Oireachtas Joint and Select Committees
Tuesday, 11 July 2023
Joint Oireachtas Committee on Foreign Affairs and Trade, and Defence
Engagement with the Reserve Defence Force Representative Association
Mr. Martin Cooney:
We made submissions to the Commission on the Defence Forces regarding a specialist reserve comprised of personnel with specific skills the Defence Forces need at certain times. They might not face the same service requirements as regards turning up during the week and at weekends but could be called upon when needed. The commission came to a point where it said the Reserve was facing such fundamental problems, as Mr. Gargan has alluded to, that it would find it very difficult to get those people in.
In respect of one of the submissions, one of the two Nordic generals on the commission was absolutely astounded that we did not have partnerships with private industry. He could not understand why we did not have engagement with private industry, which speaks to the Senator's point. He said that, when their forces want to go overseas, they partner with a logistics firm. There are reservists at officer level or management level. They put a uniform on them and there is then direct interoperability because they can operate with their military hat on while also giving directions in their own companies to get the stuff where it needs to go. For many reasons, it is an absolute travesty that we have not done that. There is no ability for personnel to come out of the Defence Forces and into roles in those companies on which we rely so heavily.

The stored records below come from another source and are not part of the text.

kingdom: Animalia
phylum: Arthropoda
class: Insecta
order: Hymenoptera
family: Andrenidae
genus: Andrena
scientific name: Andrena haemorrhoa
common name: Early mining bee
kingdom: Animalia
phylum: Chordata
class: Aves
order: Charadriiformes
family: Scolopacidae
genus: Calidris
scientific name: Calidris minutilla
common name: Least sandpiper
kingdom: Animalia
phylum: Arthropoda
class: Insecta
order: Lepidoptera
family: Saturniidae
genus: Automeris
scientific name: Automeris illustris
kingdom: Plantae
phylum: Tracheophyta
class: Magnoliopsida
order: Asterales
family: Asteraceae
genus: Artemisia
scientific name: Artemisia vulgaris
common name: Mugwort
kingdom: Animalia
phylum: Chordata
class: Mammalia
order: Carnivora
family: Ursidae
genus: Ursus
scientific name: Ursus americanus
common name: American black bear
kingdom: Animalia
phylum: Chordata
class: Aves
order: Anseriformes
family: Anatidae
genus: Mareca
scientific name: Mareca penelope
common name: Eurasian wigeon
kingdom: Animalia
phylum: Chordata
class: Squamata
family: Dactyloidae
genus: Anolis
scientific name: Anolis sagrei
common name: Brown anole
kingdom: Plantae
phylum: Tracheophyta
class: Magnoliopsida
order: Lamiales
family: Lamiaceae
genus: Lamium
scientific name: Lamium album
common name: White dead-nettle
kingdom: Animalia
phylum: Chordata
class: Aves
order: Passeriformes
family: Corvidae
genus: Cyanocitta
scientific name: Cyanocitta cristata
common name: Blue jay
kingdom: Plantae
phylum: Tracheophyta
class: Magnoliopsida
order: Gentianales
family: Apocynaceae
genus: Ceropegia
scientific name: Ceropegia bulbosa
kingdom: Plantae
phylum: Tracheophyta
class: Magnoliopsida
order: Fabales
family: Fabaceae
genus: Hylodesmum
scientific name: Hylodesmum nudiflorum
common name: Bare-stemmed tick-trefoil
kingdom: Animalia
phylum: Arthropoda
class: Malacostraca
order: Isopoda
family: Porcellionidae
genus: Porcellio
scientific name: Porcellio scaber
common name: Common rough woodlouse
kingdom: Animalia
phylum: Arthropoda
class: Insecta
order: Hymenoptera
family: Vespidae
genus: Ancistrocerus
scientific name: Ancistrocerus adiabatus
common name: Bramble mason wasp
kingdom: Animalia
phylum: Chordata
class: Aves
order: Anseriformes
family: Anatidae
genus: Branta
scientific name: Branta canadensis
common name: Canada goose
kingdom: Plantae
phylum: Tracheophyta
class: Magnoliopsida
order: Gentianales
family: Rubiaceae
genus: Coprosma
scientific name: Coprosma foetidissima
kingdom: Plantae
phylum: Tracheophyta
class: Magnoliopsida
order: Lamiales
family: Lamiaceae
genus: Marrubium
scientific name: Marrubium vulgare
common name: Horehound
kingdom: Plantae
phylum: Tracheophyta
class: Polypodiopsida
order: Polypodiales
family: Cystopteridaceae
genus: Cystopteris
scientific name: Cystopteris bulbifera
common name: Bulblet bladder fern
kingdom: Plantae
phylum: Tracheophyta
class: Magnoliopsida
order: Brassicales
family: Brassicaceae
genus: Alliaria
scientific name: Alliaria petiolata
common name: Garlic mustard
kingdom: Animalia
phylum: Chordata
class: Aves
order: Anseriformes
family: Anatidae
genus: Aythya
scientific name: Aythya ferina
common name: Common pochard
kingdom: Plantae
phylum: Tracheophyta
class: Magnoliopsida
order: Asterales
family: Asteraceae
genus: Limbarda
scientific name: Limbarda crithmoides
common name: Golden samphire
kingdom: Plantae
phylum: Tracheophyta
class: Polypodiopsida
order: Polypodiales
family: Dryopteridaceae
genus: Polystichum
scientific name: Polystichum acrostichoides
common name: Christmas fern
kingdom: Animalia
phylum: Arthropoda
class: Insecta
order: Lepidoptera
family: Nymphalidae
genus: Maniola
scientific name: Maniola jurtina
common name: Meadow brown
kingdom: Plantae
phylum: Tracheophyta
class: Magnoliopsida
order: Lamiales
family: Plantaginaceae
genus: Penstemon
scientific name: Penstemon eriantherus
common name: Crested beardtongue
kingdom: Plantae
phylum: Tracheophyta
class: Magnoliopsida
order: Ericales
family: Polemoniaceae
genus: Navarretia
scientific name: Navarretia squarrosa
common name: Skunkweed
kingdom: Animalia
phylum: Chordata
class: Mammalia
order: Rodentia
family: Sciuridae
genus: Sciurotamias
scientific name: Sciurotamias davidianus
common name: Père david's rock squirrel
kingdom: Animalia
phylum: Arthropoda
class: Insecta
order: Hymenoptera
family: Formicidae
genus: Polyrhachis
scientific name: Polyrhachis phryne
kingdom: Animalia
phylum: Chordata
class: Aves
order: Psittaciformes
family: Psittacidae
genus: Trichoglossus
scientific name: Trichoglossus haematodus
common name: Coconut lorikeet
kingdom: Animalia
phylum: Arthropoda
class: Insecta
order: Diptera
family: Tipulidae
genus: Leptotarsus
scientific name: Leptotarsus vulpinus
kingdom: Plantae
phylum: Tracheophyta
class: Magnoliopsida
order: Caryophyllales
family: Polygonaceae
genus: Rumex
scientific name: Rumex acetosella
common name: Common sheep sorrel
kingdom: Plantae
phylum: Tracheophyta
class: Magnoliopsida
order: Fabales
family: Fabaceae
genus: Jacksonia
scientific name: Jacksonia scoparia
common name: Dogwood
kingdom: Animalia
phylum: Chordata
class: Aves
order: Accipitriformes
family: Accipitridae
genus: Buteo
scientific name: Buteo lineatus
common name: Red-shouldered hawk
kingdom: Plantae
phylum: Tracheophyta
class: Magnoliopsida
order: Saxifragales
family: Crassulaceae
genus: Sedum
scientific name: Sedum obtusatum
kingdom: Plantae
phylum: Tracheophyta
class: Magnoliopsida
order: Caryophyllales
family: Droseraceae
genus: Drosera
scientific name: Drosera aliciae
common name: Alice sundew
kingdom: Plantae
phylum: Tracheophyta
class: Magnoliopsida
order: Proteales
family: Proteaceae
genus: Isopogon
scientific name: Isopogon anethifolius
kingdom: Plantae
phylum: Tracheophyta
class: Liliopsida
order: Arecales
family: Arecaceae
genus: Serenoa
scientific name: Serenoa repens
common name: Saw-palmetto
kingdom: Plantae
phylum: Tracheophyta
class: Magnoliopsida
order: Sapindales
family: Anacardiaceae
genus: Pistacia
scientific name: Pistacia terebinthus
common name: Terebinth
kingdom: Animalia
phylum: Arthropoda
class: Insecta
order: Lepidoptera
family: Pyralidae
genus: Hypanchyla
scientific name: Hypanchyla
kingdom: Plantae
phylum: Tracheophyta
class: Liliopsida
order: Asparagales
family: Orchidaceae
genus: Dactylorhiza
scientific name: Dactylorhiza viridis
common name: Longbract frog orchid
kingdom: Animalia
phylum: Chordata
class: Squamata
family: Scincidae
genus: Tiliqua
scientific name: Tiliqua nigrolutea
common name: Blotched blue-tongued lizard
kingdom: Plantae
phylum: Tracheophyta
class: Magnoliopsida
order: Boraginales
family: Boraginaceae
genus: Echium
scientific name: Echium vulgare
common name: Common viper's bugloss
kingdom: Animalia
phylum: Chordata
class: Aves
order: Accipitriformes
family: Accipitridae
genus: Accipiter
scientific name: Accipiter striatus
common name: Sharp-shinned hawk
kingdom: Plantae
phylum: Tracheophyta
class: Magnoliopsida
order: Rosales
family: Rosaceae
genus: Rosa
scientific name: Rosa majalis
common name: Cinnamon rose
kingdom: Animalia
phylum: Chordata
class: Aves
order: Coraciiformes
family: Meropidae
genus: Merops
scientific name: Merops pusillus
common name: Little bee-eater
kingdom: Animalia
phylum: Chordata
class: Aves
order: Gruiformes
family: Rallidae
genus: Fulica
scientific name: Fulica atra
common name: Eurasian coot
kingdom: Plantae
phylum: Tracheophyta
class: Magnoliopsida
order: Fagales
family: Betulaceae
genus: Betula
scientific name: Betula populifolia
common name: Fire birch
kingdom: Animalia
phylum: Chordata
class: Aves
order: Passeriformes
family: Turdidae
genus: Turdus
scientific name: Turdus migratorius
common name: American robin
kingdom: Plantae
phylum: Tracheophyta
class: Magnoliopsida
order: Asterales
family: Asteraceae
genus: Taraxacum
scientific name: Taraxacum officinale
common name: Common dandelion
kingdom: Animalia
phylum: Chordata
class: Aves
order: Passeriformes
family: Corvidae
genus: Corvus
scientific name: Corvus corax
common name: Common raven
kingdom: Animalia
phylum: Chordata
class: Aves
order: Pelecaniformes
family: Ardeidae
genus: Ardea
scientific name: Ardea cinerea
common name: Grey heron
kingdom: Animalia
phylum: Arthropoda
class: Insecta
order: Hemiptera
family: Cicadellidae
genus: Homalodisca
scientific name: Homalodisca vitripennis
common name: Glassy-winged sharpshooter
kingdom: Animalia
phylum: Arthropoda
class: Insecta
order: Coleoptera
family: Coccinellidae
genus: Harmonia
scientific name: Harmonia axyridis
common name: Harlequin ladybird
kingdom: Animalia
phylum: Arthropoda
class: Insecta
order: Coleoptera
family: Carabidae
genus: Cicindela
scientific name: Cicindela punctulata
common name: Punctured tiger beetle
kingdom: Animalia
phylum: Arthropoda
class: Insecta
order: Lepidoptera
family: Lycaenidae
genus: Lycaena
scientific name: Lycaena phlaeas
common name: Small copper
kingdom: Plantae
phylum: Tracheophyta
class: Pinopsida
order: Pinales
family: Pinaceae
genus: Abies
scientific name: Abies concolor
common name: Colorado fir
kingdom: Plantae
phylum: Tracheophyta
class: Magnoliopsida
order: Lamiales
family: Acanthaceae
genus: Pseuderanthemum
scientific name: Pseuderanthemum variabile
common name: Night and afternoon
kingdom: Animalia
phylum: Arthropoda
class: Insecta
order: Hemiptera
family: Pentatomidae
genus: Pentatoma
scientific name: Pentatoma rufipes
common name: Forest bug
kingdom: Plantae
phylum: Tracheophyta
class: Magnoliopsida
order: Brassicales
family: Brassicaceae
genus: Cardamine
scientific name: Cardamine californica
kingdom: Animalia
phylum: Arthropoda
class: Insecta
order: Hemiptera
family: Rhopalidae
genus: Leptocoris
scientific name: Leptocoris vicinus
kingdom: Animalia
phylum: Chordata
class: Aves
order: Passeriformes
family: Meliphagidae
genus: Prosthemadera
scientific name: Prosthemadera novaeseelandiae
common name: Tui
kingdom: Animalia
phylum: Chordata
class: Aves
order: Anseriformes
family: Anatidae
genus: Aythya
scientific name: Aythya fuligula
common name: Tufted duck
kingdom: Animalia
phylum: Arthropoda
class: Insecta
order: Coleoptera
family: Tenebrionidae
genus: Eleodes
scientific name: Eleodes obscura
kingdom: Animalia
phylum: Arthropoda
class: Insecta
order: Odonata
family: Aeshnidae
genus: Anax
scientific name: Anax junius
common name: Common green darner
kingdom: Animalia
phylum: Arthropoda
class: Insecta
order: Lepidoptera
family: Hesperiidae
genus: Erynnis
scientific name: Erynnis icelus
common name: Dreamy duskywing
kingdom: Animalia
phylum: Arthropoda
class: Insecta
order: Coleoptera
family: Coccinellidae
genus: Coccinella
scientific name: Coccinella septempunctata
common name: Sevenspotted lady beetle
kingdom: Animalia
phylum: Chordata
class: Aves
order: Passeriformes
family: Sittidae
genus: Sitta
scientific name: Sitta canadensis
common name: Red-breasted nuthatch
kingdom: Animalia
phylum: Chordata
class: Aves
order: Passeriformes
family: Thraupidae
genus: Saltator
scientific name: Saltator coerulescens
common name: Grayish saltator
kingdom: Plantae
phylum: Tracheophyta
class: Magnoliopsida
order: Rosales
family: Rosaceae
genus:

We should look at the amount of data centres and subsea cables we have in this State. There is an enormous amount of finance here. We are the second biggest administrator of funds in the world. Some 80% of the world's aircraft financing is handled here. These are things that brought this country from being a Second World country in the 1980s to a First World pioneer in many areas and we have nothing to protect the infrastructure all of these industries rely on. Let us think about that. We do not have anything to protect it. A ship can go out in the sea to mess with our cables and someone in a trawler has to go out to attack it. A fisherman has to go out. We do not have the ability to protect that infrastructure in a country that relies very heavily on foreign direct investment. That is absolutely crazy. Should we have partnerships with those people? Yes, we should. We should be talking to Facebook, Google and other companies and asking what they need from us to make sure they stay here employing their thousands of people and paying the taxes they pay here that have made this country a country with a surplus. We should be asking them how to keep them here for the long term and what we can do to support them. It is not the case that we have to fund it all. Joint initiatives mean that the private sector also funds it. It is what the Americans do all of the time. I would always say that these are brain-dead ideas. Why are we not doing these things?